LETTER: Applauding the women who work for change
Published 1:31 pm Friday, December 20, 2019
(Tuesday) evening, after returning home from the city commission meeting, I happened to read something from the Mount Vernon Ladies Association that caught my eye and seemed quite appropriate considering the comments by Mayor Ed Burtner and Commissioner Shannon Cox to the women who came before the commission.
What I read was this: “In 1853, Louisa Bird Cunningham was traveling on the Potomac River and passed by Mount Vernon. Struck by its appearance and fearing that it would be lost to the nation for lack of upkeep, Cunningham wrote a letter to her daughter Ann Pamela Cunningham. In the letter, she commented that if the men of the United States would not save the home of its greatest citizen, perhaps it should be the responsibility of the women.”

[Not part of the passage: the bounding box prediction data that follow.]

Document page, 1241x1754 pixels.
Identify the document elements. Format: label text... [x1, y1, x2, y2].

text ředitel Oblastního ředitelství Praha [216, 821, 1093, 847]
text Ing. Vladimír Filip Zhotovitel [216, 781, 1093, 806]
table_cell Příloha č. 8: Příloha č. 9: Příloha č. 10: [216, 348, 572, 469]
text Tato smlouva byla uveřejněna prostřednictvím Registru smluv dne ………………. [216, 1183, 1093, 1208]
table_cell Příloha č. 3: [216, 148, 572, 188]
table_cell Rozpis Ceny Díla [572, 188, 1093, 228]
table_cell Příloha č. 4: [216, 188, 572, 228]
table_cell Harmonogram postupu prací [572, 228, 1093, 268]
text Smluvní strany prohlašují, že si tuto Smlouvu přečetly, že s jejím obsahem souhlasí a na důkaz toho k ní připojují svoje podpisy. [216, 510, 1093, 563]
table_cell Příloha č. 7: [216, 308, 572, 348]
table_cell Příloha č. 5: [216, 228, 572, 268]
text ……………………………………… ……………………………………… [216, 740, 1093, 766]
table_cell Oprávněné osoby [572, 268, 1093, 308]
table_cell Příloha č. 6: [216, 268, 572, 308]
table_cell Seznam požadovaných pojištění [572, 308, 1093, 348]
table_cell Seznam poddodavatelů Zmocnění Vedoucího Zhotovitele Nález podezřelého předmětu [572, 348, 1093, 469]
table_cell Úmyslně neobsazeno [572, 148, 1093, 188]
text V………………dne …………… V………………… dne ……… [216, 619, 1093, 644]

Four women came before the commission last night in hopes of saving two sides (south and west) of the Sphar building facade.
They told the commissioners saving the outside would save the look of the historical building on the corner. The possibility of a night market was given along with other uses.
They stressed how in tearing it down, we would lose it forever. Once it is gone, it is gone.
A commissioner wondered if the facade could be rebuilt, but they were told the costs would be prohibitive. Actually, the costs to stabilize the two walls is less than what the commission paid the architect for the redesign.
Mayor Burtner seemed to say he was tired of giving people more chances to save the building that I don’t feel he ever saw the importance in saving. When he admitted several months ago to wanting to pave over Depot Street with asphalt when repairing the street was before the commission several years ago, I was horrified. I still am.
Commissioner Cox has not, to my knowledge of the meetings I have attended, exhibited any real enthusiasm for saving the building. He mentioned last night about children being hurt by falling bricks. That was a real possibility before the city put up the barricade around the structure.
I would like to ask the commission, when they bought the Sphar building six years ago, why was the roof not stabilized at that time? It is said that the roof collapse is what is destabilizing the whole thing.
I applaud this group of young progressive women who are working diligently to save this building and our town.